**Descrição do exercício:** Por favor, responda: segundo o texto sobre conservadorismo, quem é apontado como o precursor desse pensamento?

**Texto:**
▽
Uma defesa do fusionismo
Filipe Altamir*
Uma das atitudes mais comuns para qualquer indivíduo que se auto-proclame de direita, é a percepção da realidade concreta e análise pragmática da realidade, se distanciado completamente de qualquer análise dogmática e ideológica. Uma das características mais comuns de um conservador é a exigência da prudência em atitudes políticas e a crença em uma ordem natural duradoura e permanente, baseado na natureza humana, que por sua vez é imperfeita e, portanto, incapaz de a partir de si mesmo construir um paraíso na terra. O conservador possui os pés no chão e quando o assunto é filosofia política e medidas que irão comprometer a sociedade política, o conservador sempre prefere analisar a realidade e preservar as instituições que, ao longo da civilização humana, espontaneamente foram construídas por uma demanda natural da sociedade política e uma construção gradual da experiência humana.
O perigo de se analisar a situação concreta e estabelecer propostas de cunho político e econômico é quando essa análise se sustenta em abstracionismos baratos, sem o mínimo de prudência ou certas premissas sólidas, baseado somente em dogmas inquestionáveis, inegociáveis, indissolúveis e de certa maneira, infantis. Quando sua visão de mundo está calcada em um determinado princípio o qual julga como absoluto, como o princípio da liberdade, você julgará todas as medidas socio-econômicas baseadas em seu princípio e aplicará medidas políticas e econômicas onde ensejam e endossam seu princípio absoluto. A partir do momento em que julgas a liberdade como um princípio absoluto e inquestionável, o sujeito incorrerá no mesmo erro de um idealista e utopista, como um jovem comunista, que para a sua mentalidade, os fins justificarão os meios. Portanto, o conservador desconfia de qualquer indivíduo que possua uma grande idéia ou proposta que visará a mudança abrupta da sociedade, baseado unicamente em uma projeção hipotética do futuro, se sustentando somente em princípios falsamente éticos onde só se mantêm no mundo da abstração, gerando uma incongruência com a sociedade política e as relações humanas.
O conservadorismo pode ser tido como uma espécie de corrente de pensamento político ou filosófico político, um estado permanente, um sentimento, uma série de atitudes perante à sociedade política e as relações humanas. Surgindo na Inglaterra, no final do século XVIII, cujo precursor de tal pensamento se chama Edmund Burke, como uma reação imediata à mudança abrupta e precipitada da revolução francesa, época o qual onde as utopias e ideologias estavam comprometendo completamente a coesão e a manutenção da ordem das sociedades. O conservadorismo surgiu como uma reação ao irracionalismo humano, ao romantismo idealista esquizofrênico. Um dos pensadores conservadores mais conhecidos é o norte-americano Russell Kirk, o qual seus escritos influenciaram a mentalidade conservadora americana e exerce domínio majoritário até hoje, tendo destaque principal a obra mais influente do pensador: “The Conservative Mind“.
△
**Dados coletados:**
▽
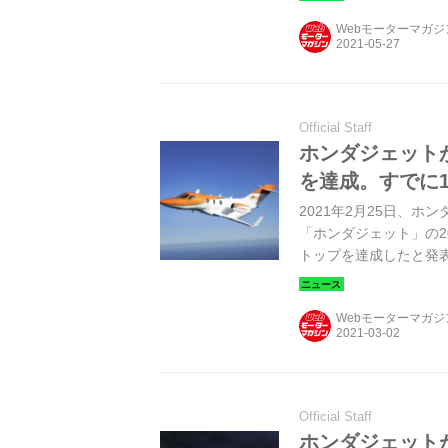
Webモーターマガ
Official Staff
ホンダジェット
を達成。すでに1
2021年2月25日、
「ホンダジェット」の2
トップを達成したと発
Webモーターマガ
Official Staff
ホンダジェット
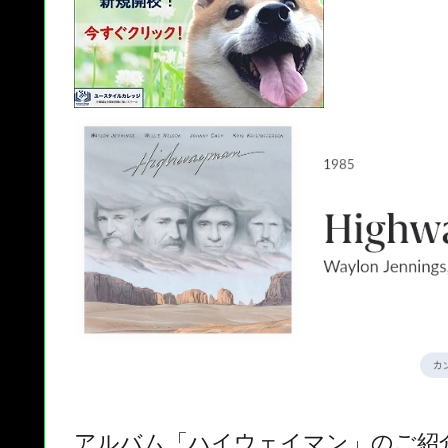
アルバム「ハイウェイマン」のご紹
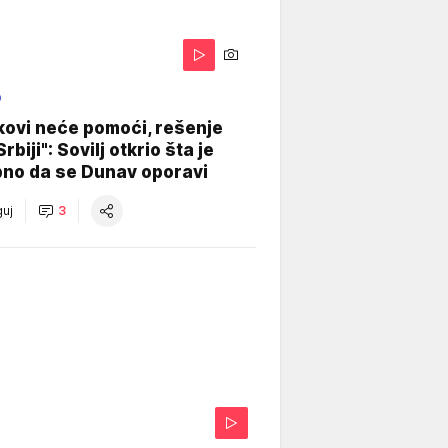
O
kovi neće pomoći, rešenje
Srbiji": Sovilj otkrio šta je
bno da se Dunav oporavi
uj
3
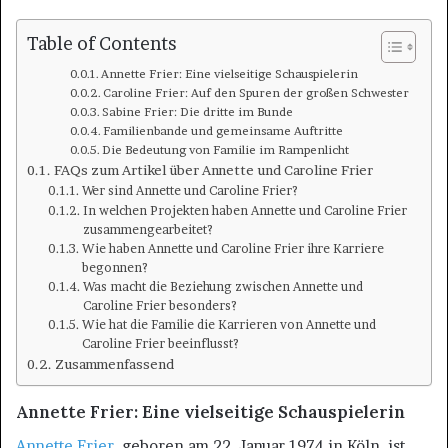
Table of Contents
Annette Frier: Eine vielseitige Schauspielerin
Caroline Frier: Auf den Spuren der großen Schwester
Sabine Frier: Die dritte im Bunde
Familienbande und gemeinsame Auftritte
Die Bedeutung von Familie im Rampenlicht
FAQs zum Artikel über Annette und Caroline Frier
Wer sind Annette und Caroline Frier?
In welchen Projekten haben Annette und Caroline Frier
zusammengearbeitet?
Wie haben Annette und Caroline Frier ihre Karriere
begonnen?
Was macht die Beziehung zwischen Annette und
Caroline Frier besonders?
Wie hat die Familie die Karrieren von Annette und
Caroline Frier beeinflusst?
Zusammenfassend
Annette Frier: Eine vielseitige Schauspielerin
Annette Frier
, geboren am 22. Januar 1974 in Köln, ist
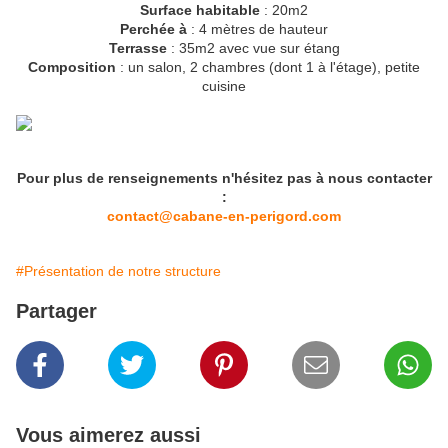
Surface habitable
: 20m2
Perchée à
: 4 mètres de hauteur
Terrasse
: 35m2 avec vue sur étang
Composition
: un salon, 2 chambres (dont 1 à l'étage), petite
cuisine
Pour plus de renseignements n'hésitez pas à nous contacter
:
contact@cabane-en-perigord.com
#Présentation de notre structure
Partager
Vous aimerez aussi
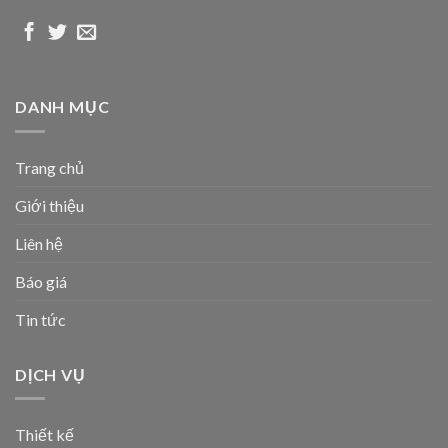
DANH MỤC
Trang chủ
Giới thiệu
Liên hệ
Báo giá
Tin tức
DỊCH VỤ
Thiết kế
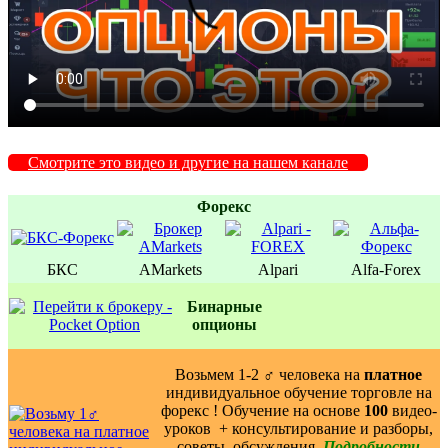
Смотрите это видео и другие на нашем канале
Форекс
БКС
AMarkets
Alpari
Alfa-Forex
Бинаpные
oпционы
Возьмем 1-2 ‍♂️ человека на
платное
индивидуальное обучение торговле на
форекс ! Обучение на основе
100
видео-
уроков ️ + консультирование и разборы,
советы, обсуждения.
Подробности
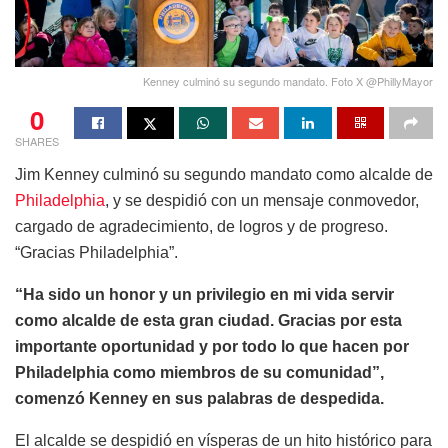
Kenney culminó su segundo mandato. Foto X @PhillyMayor
0
SHARES
Jim Kenney culminó su segundo mandato como alcalde de
Philadelphia
, y se despidió con un mensaje conmovedor,
cargado de agradecimiento, de logros y de progreso.
“Gracias Philadelphia”.
“Ha sido un honor y un privilegio en mi vida servir
como alcalde de esta gran ciudad. Gracias por esta
importante oportunidad y por todo lo que hacen por
Philadelphia como miembros de su comunidad”,
comenzó Kenney en sus palabras de despedida.
El alcalde se despidió en vísperas de un hito histórico para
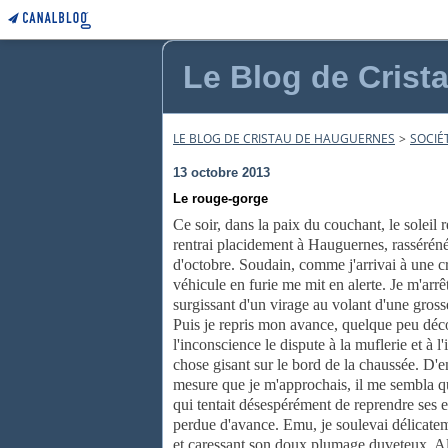
Le Blog de Crist
LE BLOG DE CRISTAU DE HAUGUERNES
>
SOCIÉ
13 octobre 2013
Le rouge-gorge
Ce soir, dans la paix du couchant, le soleil r
rentrai placidement à Hauguernes, rasséré
d'octobre. Soudain, comme j'arrivai à une cr
véhicule en furie me mit en alerte. Je m'arr
surgissant d'un virage au volant d'une gross
Puis je repris mon avance, quelque peu dé
l'inconscience le dispute à la muflerie et à 
chose gisant sur le bord de la chaussée. D'em
mesure que je m'approchais, il me sembla qu
qui tentait désespérément de reprendre ses 
perdue d'avance. Emu, je soulevai délicateme
et caressant son doux plumage duveteux. Alor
△
**Resposta escrita:** Edmund Burke.